Modern science arose in Italy in the 1500s. We attribute to Galileo the origins of modern physics and astronomy. He worked out physical laws for falling bodies or bodies rolling down inclined planes. He introduced the mathematical equations to describe and to predict the time required and the distances involved in projectiles dropped, thrown or shot from cannons. He used the telescope he constructed to detect moons around Jupiter, phases of Venus, Saturn’s rings (they looked like ears to him) and mountains and craters on the moon.
Modern science arose in Italy because the first universities arose in Italy (the University of Bologna was the first in 1088).
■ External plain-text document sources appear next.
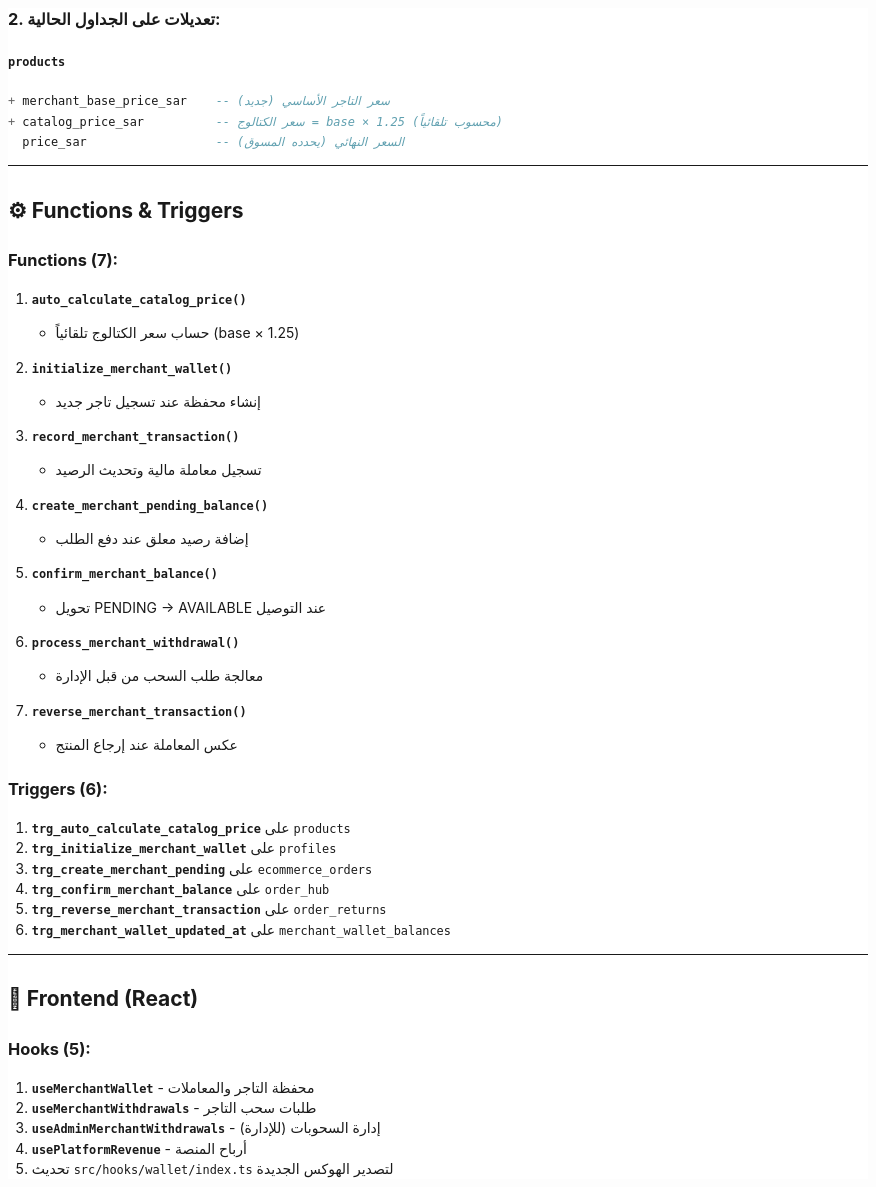 ### **2. تعديلات على الجداول الحالية:**

#### `products`
```sql
+ merchant_base_price_sar    -- سعر التاجر الأساسي (جديد)
+ catalog_price_sar          -- سعر الكتالوج = base × 1.25 (محسوب تلقائياً)
  price_sar                  -- السعر النهائي (يحدده المسوق)
```

---

## ⚙️ Functions & Triggers

### **Functions (7):**

1. **`auto_calculate_catalog_price()`**
   - حساب سعر الكتالوج تلقائياً (base × 1.25)

2. **`initialize_merchant_wallet()`**
   - إنشاء محفظة عند تسجيل تاجر جديد

3. **`record_merchant_transaction()`**
   - تسجيل معاملة مالية وتحديث الرصيد

4. **`create_merchant_pending_balance()`**
   - إضافة رصيد معلق عند دفع الطلب

5. **`confirm_merchant_balance()`**
   - تحويل PENDING → AVAILABLE عند التوصيل

6. **`process_merchant_withdrawal()`**
   - معالجة طلب السحب من قبل الإدارة

7. **`reverse_merchant_transaction()`**
   - عكس المعاملة عند إرجاع المنتج

### **Triggers (6):**

1. **`trg_auto_calculate_catalog_price`** على `products`
2. **`trg_initialize_merchant_wallet`** على `profiles`
3. **`trg_create_merchant_pending`** على `ecommerce_orders`
4. **`trg_confirm_merchant_balance`** على `order_hub`
5. **`trg_reverse_merchant_transaction`** على `order_returns`
6. **`trg_merchant_wallet_updated_at`** على `merchant_wallet_balances`

---

## 🎨 Frontend (React)

### **Hooks (5):**

1. **`useMerchantWallet`** - محفظة التاجر والمعاملات
2. **`useMerchantWithdrawals`** - طلبات سحب التاجر
3. **`useAdminMerchantWithdrawals`** - إدارة السحوبات (للإدارة)
4. **`usePlatformRevenue`** - أرباح المنصة
5. تحديث `src/hooks/wallet/index.ts` لتصدير الهوكس الجديدة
The Renaissance began in Italy with increased members of the middle class, formation of large cities, importing of knowledge from trade with Asia and Africa and an accumulation of wealth that was spent on architecture, the arts, hobbies, scholarship and curiosity for those with leisure time.
Artists like Albrecht Dürer went from Bavaria to Italy to study anatomy. William Harvey went from England to study medicine in Italy (Galileo was on the faculty when Harvey was a student) and brought back experimentation to the human body and the circulation of blood.
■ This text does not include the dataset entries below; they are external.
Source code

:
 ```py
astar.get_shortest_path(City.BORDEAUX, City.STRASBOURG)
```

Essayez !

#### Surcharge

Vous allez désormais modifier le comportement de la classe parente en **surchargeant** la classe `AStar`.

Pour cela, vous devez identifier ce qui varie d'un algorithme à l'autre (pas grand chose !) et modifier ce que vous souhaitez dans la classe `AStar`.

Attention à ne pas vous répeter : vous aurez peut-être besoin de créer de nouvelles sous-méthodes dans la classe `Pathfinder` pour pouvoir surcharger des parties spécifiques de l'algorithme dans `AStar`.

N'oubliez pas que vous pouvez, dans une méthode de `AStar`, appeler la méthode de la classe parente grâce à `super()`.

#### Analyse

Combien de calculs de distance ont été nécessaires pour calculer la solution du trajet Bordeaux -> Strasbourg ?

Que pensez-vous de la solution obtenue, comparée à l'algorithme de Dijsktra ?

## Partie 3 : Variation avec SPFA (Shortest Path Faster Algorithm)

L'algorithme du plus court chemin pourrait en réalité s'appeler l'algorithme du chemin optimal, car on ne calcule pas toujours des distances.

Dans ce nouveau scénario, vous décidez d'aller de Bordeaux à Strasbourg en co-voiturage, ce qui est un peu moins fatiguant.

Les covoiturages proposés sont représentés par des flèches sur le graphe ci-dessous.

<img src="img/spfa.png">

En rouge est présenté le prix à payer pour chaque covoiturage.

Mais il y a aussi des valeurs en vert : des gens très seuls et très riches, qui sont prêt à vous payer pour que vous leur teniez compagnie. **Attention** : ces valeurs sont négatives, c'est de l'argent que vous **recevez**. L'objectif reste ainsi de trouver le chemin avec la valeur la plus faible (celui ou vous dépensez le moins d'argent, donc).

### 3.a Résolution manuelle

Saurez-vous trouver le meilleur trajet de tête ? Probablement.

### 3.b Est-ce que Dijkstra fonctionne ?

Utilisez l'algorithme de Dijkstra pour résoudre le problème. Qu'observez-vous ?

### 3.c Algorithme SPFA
German universities benefited from sending students to Italy. In turn the Italian-trained German professors brought their skills to France. During the Enlightenment, French science flourished with Lavoisier in chemistry and Cuvier in biology. From France, science moved to the United States and the founding president of Johns Hopkins University, Daniel Coit Gilman, went to Europe and designed the American University model for its doctorate.
For the life sciences he recruited a student of Thomas Huxley’s, H. Newell Martin, and W. K. Brooks, one of the first American students of Louis Agassiz (famed for demonstrating and naming the Ice Age that covered large parts of Europe and North America). Martin and Brooks mentored T. H. Morgan. Morgan, at Columbia University, mentored H. J. Muller; and Muller, at Indiana University, mentored me.
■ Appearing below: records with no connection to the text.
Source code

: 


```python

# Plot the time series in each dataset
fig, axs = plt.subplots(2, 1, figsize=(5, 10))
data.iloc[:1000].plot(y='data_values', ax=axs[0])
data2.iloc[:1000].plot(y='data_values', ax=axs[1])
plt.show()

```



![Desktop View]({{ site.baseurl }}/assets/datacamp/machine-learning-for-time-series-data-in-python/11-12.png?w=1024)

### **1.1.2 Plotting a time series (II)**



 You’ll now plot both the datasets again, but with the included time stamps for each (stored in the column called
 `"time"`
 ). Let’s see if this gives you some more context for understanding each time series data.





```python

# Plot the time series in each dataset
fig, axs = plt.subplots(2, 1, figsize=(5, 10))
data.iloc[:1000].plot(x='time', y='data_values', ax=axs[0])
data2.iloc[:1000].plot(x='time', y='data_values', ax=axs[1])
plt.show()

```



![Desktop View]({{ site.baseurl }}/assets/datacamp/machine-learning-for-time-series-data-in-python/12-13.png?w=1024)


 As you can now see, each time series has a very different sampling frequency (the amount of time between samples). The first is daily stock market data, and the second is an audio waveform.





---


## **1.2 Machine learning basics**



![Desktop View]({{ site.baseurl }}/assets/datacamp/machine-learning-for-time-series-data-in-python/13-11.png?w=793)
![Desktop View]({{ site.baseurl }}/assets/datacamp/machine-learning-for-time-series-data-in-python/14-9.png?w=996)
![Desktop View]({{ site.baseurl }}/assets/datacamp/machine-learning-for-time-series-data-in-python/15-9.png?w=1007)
While where a student goes for a doctorate may vary with time, over the past 500 years, the three features of science – reason, data collection and experimentation have not changed. Instead, they have provided enormous applications to our lives from computers to public health, to air flight, to transcontinental roads and railways. They have extended our life expectancy by more than 50 years since the Renaissance began. They allowed humans to walk on the moon and determine how many children to have and when to have them; and they allow us to eat fresh fruits and vegetables all year round.
Science has its limitations. It cannot design ideal governments, what values to live by, what purpose we choose for motivating us or supply the yearnings of wishful thinking (we will never be rid of all accidents, all diseases, or live forever). It co-exists with the humanities and the arts in filling out each generation’s expectations.
Elof Axel Carlson is a distinguished teaching professor emeritus in the Department of Biochemistry and Cell Biology at Stony Brook University.